Amazon-backed AI startup Anthropic has been sued by a group of writers for “stealing” hundreds of copyrighted books. According to a report by Reuters, a class action lawsuit has been filed against Anthropic in a California court.
In the lawsuit, the authors allege that Anthropic’s Claude AI chatbots were trained on a vast, publicly available dataset called “The Pile.” This dataset includes a significant portion called Books3, which contains a large collection of pirated ebooks from popular authors such as Stephen King and Michael Pollan.

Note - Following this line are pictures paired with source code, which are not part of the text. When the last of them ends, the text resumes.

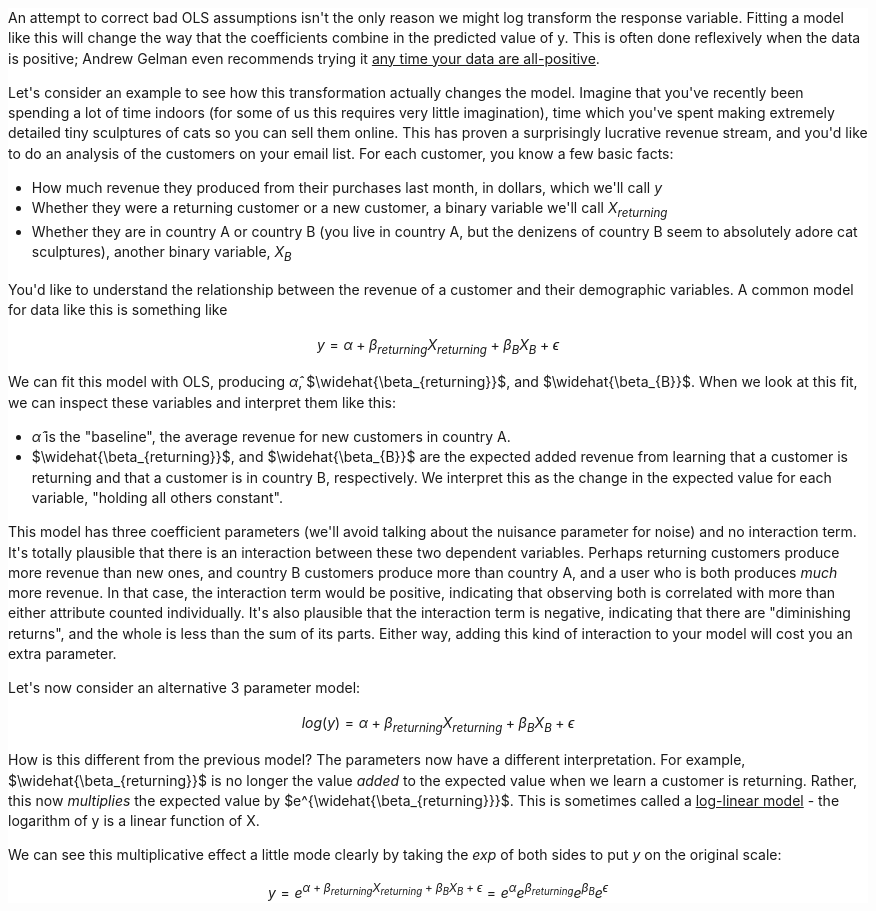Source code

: An attempt to correct bad OLS assumptions isn't the only reason we might log transform the response variable. Fitting a model like this will change the way that the coefficients combine in the predicted value of y. This is often done reflexively when the data is positive; Andrew Gelman even recommends trying it [any time your data are all-positive](https://statmodeling.stat.columbia.edu/2019/08/21/you-should-usually-log-transform-your-positive-data/).

Let's consider an example to see how this transformation actually changes the model. Imagine that you've recently been spending a lot of time indoors (for some of us this requires very little imagination), time which you've spent making extremely detailed tiny sculptures of cats so you can sell them online. This has proven a surprisingly lucrative revenue stream, and you'd like to do an analysis of the customers on your email list. For each customer, you know a few basic facts:

- How much revenue they produced from their purchases last month, in dollars, which we'll call $y$
- Whether they were a returning customer or a new customer, a binary variable we'll call $X_{returning}$
- Whether they are in country A or country B (you live in country A, but the denizens of country B seem to absolutely adore cat sculptures), another binary variable, $X_{B}$

You'd like to understand the relationship between the revenue of a customer and their demographic variables. A common model for data like this is something like

$$y = \alpha + \beta_{returning} X_{returning} + \beta_{B} X_{B} + \epsilon$$

We can fit this model with OLS, producing $\widehat{\alpha}$, $\widehat{\beta_{returning}}$, and $\widehat{\beta_{B}}$. When we look at this fit, we can inspect these variables and interpret them like this:

- $\widehat{\alpha}$ is the "baseline", the average revenue for new customers in country A.
- $\widehat{\beta_{returning}}$, and $\widehat{\beta_{B}}$ are the expected added revenue from learning that a customer is returning and that a customer is in country B, respectively. We interpret this as the change in the expected value for each variable, "holding all others constant".

This model has three coefficient parameters (we'll avoid talking about the nuisance parameter for noise) and no interaction term. It's totally plausible that there is an interaction between these two dependent variables. Perhaps returning customers produce more revenue than new ones, and country B customers produce more than country A, and a user who is both produces _much_ more revenue. In that case, the interaction term would be positive, indicating that observing both is correlated with more than either attribute counted individually. It's also plausible that the interaction term is negative, indicating that there are "diminishing returns", and the whole is less than the sum of its parts. Either way, adding this kind of interaction to your model will cost you an extra parameter.

Let's now consider an alternative 3 parameter model:

$$log(y) = \alpha + \beta_{returning} X_{returning} + \beta_{B} X_{B} + \epsilon$$

How is this different from the previous model? The parameters now have a different interpretation. For example, $\widehat{\beta_{returning}}$ is no longer the value _added_ to the expected value when we learn a customer is returning. Rather, this now _multiplies_ the expected value by $e^{\widehat{\beta_{returning}}}$. This is sometimes called a [log-linear model](https://en.wikipedia.org/wiki/Log-linear_model#:~:text=A%20log%2Dlinear%20model%20is,(possibly%20multivariate)%20linear%20regression) - the logarithm of y is a linear function of X. 

We can see this multiplicative effect a little mode clearly by taking the $exp$ of both sides to put $y$ on the original scale:

$$y = e^{\alpha + \beta_{returning} X_{returning} + \beta_{B} X_{B} + \epsilon} = e^{\alpha} e^{\beta_{returning}} e^{\beta_{B}} e^\epsilon $$
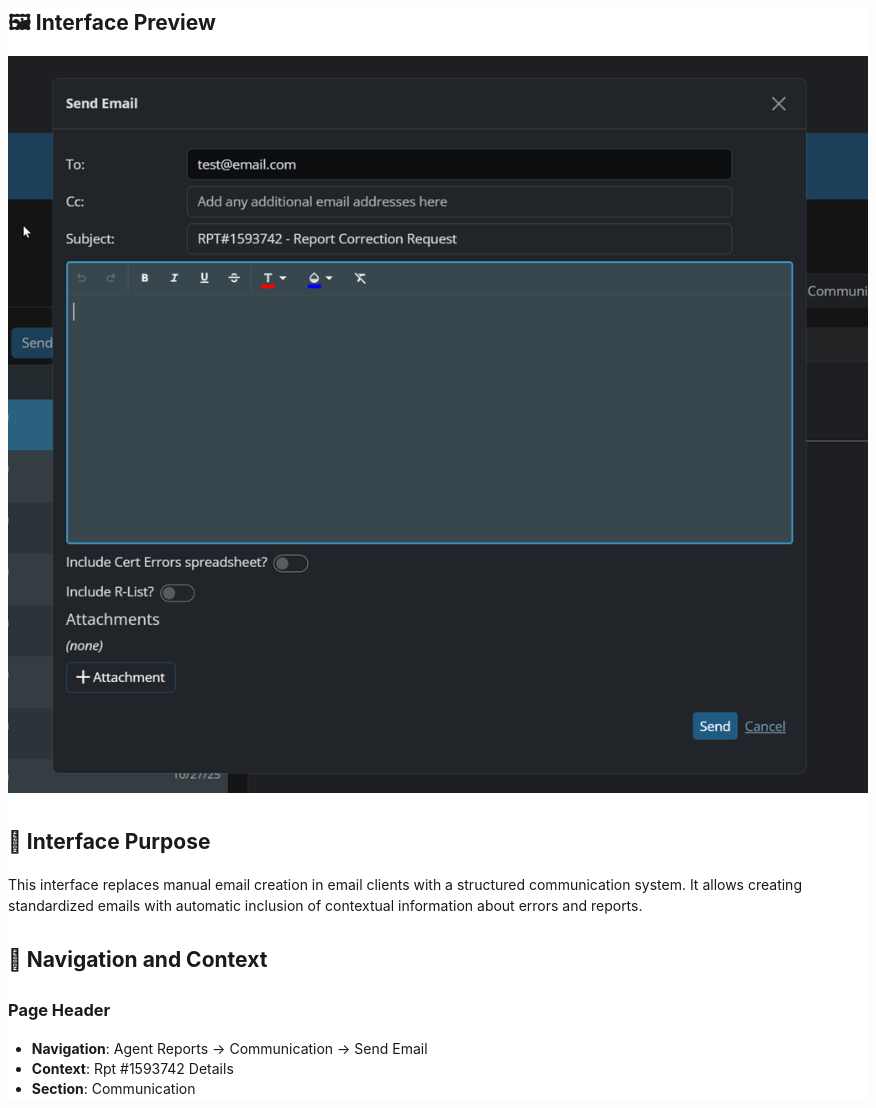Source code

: ## 🖼️ Interface Preview
![Email Composition Interface](05-Email-Composition-Interface.svg)  

## 🎯 Interface Purpose
This interface replaces manual email creation in email clients with a structured communication system. It allows creating standardized emails with automatic inclusion of contextual information about errors and reports.

## 🧭 Navigation and Context

### Page Header
- **Navigation**: Agent Reports → Communication → Send Email
- **Context**: Rpt #1593742 Details
- **Section**: Communication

“It is apparent that Anthropic downloaded and reproduced copies of The Pile and Books3, knowing that these datasets were comprised of a trove of copyrighted content sourced from pirate websites like Bibiliotik,” the authors say in the lawsuit.
What do the authors want?
The lawsuit alleges that Anthropic has not even attempted to compensate Plaintiffs for the use of their material. “In fact, Anthropic has taken multiple steps to hide the full extent of its copyright theft,” reads the lawsuit. The authors want Anthropic to stop engaging in infringement of copyrighted content. “Just like the developers of other technologies that have come before, from the printing press to the copy machine to the web-crawler, AI companies must follow the law,” the authors demanded.
Anthropic has a popular generative AI chatbot called Claude, which competes with Google’s Gemini AI, OpenAI’s ChatGPT and Meta AI.
This legal action is part of a growing trend of copyright infringement lawsuits against AI companies. OpenAI, the maker of ChatGPT, and Meta Platforms have also faced similar lawsuits from authors and other creators. In the last one year or so, there has been a strong demand over regulating the use of copyrighted material to train AI models.